Question

A particle of mass $m$ moves along the quarter section of the circular path whose centre is at the origin. The radius of the circular path is $a$. A force $\overrightarrow{F}=y\hat{i}-x\hat{j}$ newton acts on the particle, where $x,y$ denote the coordinates of position of the particle.
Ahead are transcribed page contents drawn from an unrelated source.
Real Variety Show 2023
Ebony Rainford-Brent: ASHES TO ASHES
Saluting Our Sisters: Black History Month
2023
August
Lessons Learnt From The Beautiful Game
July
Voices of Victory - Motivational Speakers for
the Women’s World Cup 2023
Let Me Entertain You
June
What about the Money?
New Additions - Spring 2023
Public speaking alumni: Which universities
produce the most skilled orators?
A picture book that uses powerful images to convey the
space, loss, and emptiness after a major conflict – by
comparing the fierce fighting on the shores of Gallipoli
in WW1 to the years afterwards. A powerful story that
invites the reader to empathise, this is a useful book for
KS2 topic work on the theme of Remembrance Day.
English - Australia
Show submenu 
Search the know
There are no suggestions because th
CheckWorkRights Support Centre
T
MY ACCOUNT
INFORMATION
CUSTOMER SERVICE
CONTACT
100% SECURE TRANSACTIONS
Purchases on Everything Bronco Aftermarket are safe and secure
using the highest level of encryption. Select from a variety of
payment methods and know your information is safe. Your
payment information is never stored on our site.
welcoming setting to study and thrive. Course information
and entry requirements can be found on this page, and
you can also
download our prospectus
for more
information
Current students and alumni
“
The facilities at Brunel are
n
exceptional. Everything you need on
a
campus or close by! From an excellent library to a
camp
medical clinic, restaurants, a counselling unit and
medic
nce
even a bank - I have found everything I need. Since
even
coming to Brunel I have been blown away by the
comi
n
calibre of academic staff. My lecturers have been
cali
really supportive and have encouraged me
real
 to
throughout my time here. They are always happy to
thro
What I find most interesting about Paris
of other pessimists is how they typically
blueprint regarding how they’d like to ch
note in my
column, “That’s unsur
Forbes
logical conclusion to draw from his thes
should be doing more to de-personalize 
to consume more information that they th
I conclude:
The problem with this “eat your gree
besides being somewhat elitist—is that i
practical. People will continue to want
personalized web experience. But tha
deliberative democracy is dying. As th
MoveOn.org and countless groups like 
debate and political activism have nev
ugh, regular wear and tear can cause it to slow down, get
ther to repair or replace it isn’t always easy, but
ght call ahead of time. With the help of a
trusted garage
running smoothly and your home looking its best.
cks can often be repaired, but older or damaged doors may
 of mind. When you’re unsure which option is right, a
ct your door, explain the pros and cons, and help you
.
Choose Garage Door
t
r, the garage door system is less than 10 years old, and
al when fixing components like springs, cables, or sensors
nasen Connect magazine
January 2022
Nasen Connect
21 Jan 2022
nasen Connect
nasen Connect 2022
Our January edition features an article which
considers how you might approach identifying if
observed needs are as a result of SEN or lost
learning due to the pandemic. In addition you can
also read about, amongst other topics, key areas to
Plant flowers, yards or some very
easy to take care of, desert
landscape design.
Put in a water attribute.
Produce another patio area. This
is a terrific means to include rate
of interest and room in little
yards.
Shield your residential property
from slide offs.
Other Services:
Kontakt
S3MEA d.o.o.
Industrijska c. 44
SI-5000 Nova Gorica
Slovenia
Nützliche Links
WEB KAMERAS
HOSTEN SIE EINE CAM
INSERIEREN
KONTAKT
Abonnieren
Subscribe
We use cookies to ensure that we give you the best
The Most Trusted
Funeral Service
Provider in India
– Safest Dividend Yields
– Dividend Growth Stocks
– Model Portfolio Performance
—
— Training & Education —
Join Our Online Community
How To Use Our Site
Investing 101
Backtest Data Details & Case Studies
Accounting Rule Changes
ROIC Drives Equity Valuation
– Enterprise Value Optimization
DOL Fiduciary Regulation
The work done by this force in taking the particle from point A ($a,0$) to point B ($0,a$) along the circular path is

• A. $\frac{\pi a^2}{2}J$
• B. $\frac{\pi a^2}{4}J$
• C. $Noneofthese$
• D. $\frac{\pi a^2}{3}J$

Answer 1

Answer: (D)

$W=\int F.dr=\int (y\hat{i}-x\hat{j}).(dx\hat{i}+dy\hat{j})$

$=\int (ydx-xdy)$ .........(1)

$\because x^2+y^2=a^2\therefore xdx+ydy=0$

$\Rightarrow W=\int (y\left(\frac{-ydy}{x}\right)-xdy)=-\int \frac{x^2+y^2}{x}dy$

$=-{\int }_0^a\frac{a^2}{\sqrt{a^2-y^2}}dy=-\frac{\pi a^2}{2}$